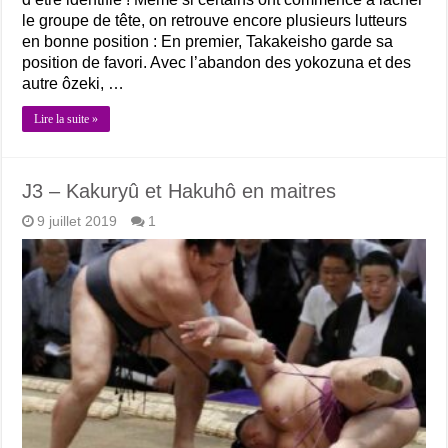
le groupe de tête, on retrouve encore plusieurs lutteurs
en bonne position : En premier, Takakeisho garde sa
position de favori. Avec l’abandon des yokozuna et des
autre ôzeki, …
Lire la suite »
J3 – Kakuryû et Hakuhô en maitres
9 juillet 2019
1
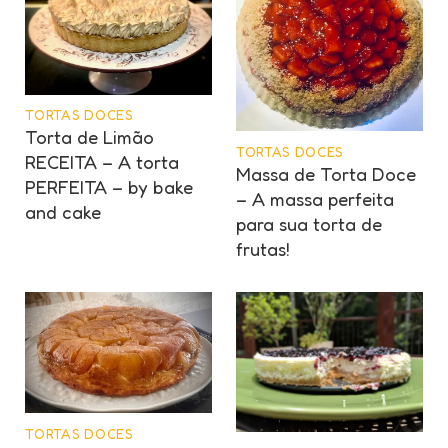
TORTAS DOCES
Torta de Limão
TORTAS DOCES
RECEITA – A torta
Massa de Torta Doce
PERFEITA – by bake
– A massa perfeita
and cake
para sua torta de
frutas!
TORTAS DOCES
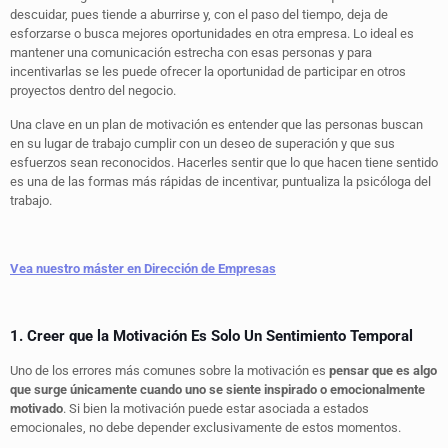
descuidar, pues tiende a aburrirse y, con el paso del tiempo, deja de
esforzarse o busca mejores oportunidades en otra empresa. Lo ideal es
mantener una comunicación estrecha con esas personas y para
incentivarlas se les puede ofrecer la oportunidad de participar en otros
proyectos dentro del negocio.
Una clave en un plan de motivación es entender que las personas buscan
en su lugar de trabajo cumplir con un deseo de superación y que sus
esfuerzos sean reconocidos. Hacerles sentir que lo que hacen tiene sentido
es una de las formas más rápidas de incentivar, puntualiza la psicóloga del
trabajo.
Vea nuestro máster en Dirección de Empresas
1. Creer que la Motivación Es Solo Un Sentimiento Temporal
Uno de los errores más comunes sobre la motivación es
pensar que es algo
que surge únicamente cuando uno se siente inspirado o emocionalmente
motivado
. Si bien la motivación puede estar asociada a estados
emocionales, no debe depender exclusivamente de estos momentos.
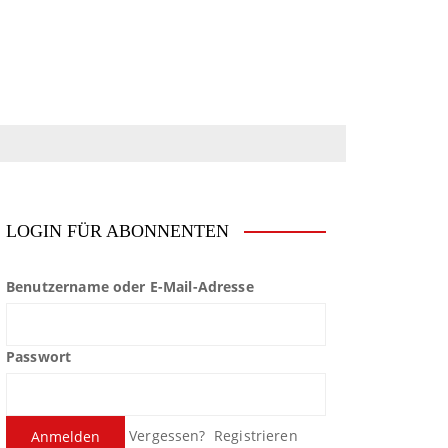
LOGIN FÜR ABONNENTEN
Benutzername oder E-Mail-Adresse
Passwort
Vergessen?
Registrieren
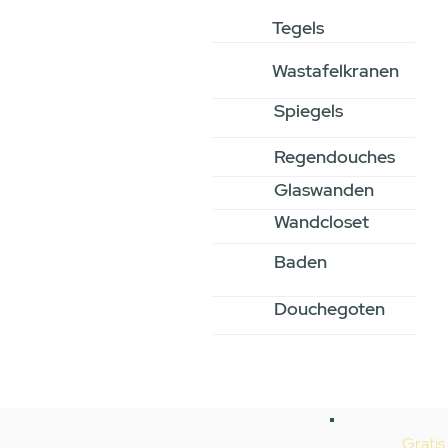
Tegels
Wastafelkranen
Spiegels
Regendouches
Glaswanden
Wandcloset
Baden
Douchegoten
Gratis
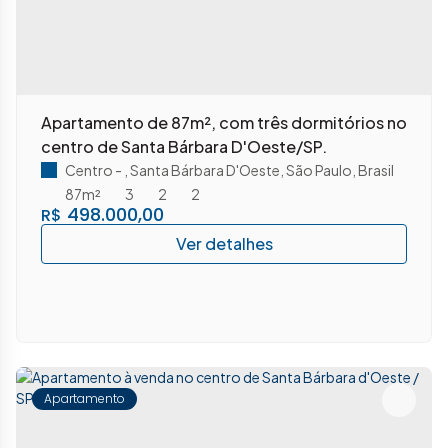
Apartamento de 87m², com três dormitórios no
centro de Santa Bárbara D'Oeste/SP.
Centro
,
Santa Bárbara D'Oeste
,
São Paulo
,
Brasil
87m²
3
2
2
498.000,00
R$
Apartamento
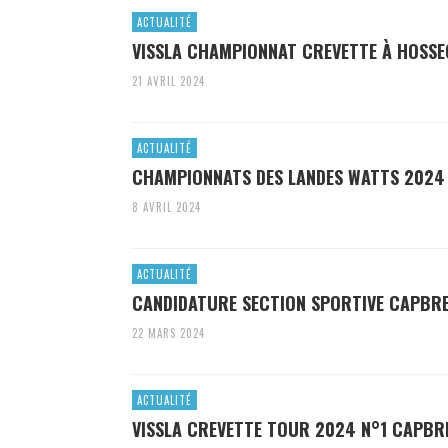
ACTUALITÉ
VISSLA CHAMPIONNAT CREVETTE À HOSS
21 AVRIL 2024
ACTUALITÉ
CHAMPIONNATS DES LANDES WATTS 2024
8 AVRIL 2024
ACTUALITÉ
CANDIDATURE SECTION SPORTIVE CAPBR
22 MARS 2024
ACTUALITÉ
VISSLA CREVETTE TOUR 2024 N°1 CAPBR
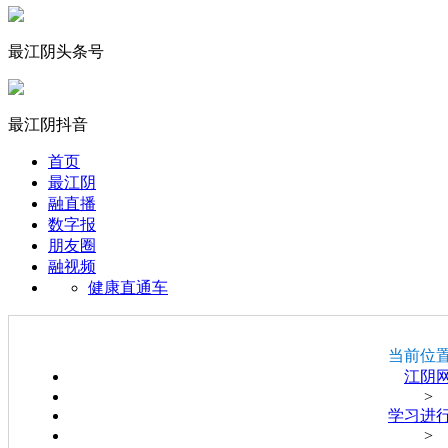
最江阴头条号
最江阴抖音
首页
最江阴
融直播
数字报
朋友圈
融视频
健康直通车
当前位
江阴
>
学习进
>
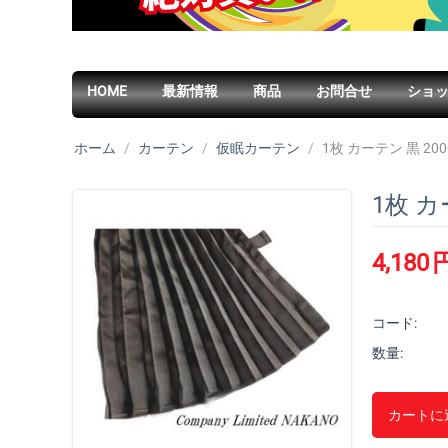
HOME
最新情報
商品
お問合せ
ショ
ホーム
/
カーテン
/
仮眠カーテン
/
1枚 カーテン 黒 20
1枚 カ
4,180
コード:
数量:
カートに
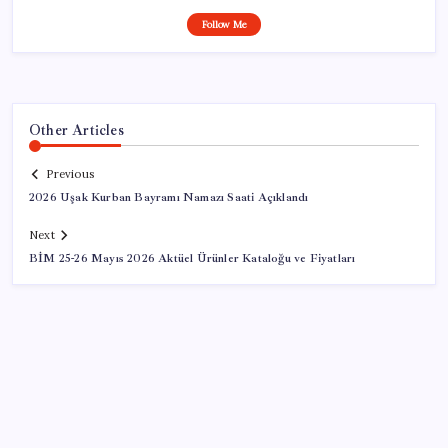
Follow Me
Other Articles
Previous
2026 Uşak Kurban Bayramı Namazı Saati Açıklandı
Next
BİM 25-26 Mayıs 2026 Aktüel Ürünler Kataloğu ve Fiyatları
☆ ☆ ☆ ☆ ☆ ☆ ☆
— EXERCISE BRIEF —
Where the string "CREVETTE" occurs in a line of the material above, copy the whole line.

— ANSWER SPACE —
VISSLA CHAMPIONNAT CREVETTE À HOSS
VISSLA CREVETTE TOUR 2024 N°1 CAPBR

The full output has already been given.